Document passage:
BEGIN
Facing the Atlantic Ocean, Connacht (or Connaught) is one of four ancient Irish provinces. It was once a kingdom ruled by King Conor and has preserved its natural, untamed beauty. Galway City buzzes with life, while nearby Gaeltacht villages and islands, where Irish is still spoken, reflect traditional Irish culture. Northwards lie the mountains of the Connemara National Park and beyond is County Mayo with its craggy coastline, sacred Croagh Patrick mountain and lively coastal town Westport. County Sligo is known as Yeats Country, because the Irish poet grew up there. The quiet inland counties of Leitrim and Roscommon are on the Shannon basin.


Galway City is one of the most popular places for Connacht holidays. It is a small bohemian city with shops selling Claddagh rings for lovers and Celtic crafts. Enjoy the Galway Races or hop on a boat to the Aran Islands, including Inis Mór where you can visit the 1st-century Dún Eoghanachta fort. You’re likely to hear Gaelic spoken on the islands and in villages west of Galway City from Berna to Cheathrú Rua. Some visitors book Connacht hotels here to practice their Irish and explore the glens of the Connemara National Park.
END
Supplied material:
BEGIN
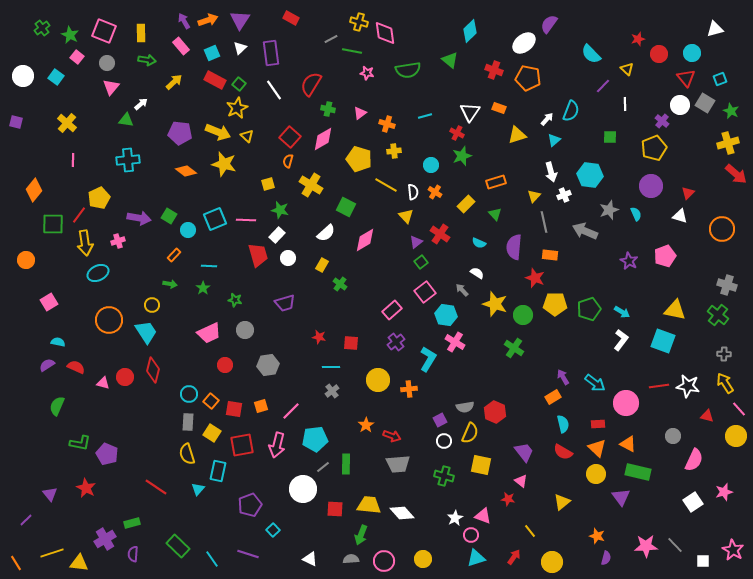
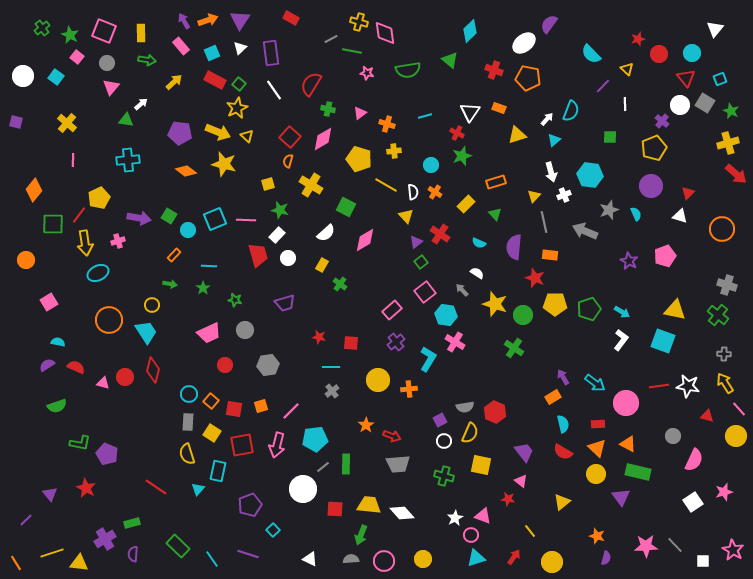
white triangle at (715, 29): rotated 36 degrees counterclockwise
green semicircle at (57, 406): rotated 132 degrees counterclockwise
END
Written tasks:
• a. In the Connacht passage, why is County Sligo called Yeats Country?
• b. Write a continuation of the Connacht passage.
The lines that come after the text are separate material.

Task responses:
• a. Because the Irish poet grew up there.

• b.
Brightly painted Westport fills up with visitors seeking traditional Irish music in its dozens of pubs. Many make the arduous journey to the summit of Croagh Patrick mountain, where St Patrick preached. Across the road is the moving National Famine Memorial, a ghostly ship filled with the skeletons of starved famine victims. Off the coast, Achill Island, a quiet retreat for winding down, is popular for cycling and surfing. Inland, Knock Shrine draws thousands of pilgrims for prayer and contemplation, while Cong, where The Quiet Man was filmed, is favoured by film buffs


WB Yeats grew up in Sligo and said it greatly influenced his life. His comments have prompted generations of visitors to see its beauty for themselves. Its 13th- century Dominican friary, with ancient monastic high altar, cloisters and tombs, attracts history and culture lovers. South of Sligo, the Carrowmore Megalithic Cemetery is a burial site dating back to the 4th century BC. The north of the county is dominated by the dramatically steep Benbulben limestone ridge, associated with Celtic legends of the warrior Diarmiud. Today it’s popular with climbers and botanists.

Leitrim and Roscommon

Leitrim and Roscommon are set amid a watery landscape of loughs (lakes) and the River Shannon basin. Anglers come for the coarse fishing, while others take the waterbus to Leitrim’s Swan Island Lakeside Centre on Lough Gill for horse riding or kayaking. Roscommon’s Stokestown Park House offers a moving insight into the Great Irish Famine of the 1840s and includes letters written by tenants living on the estate.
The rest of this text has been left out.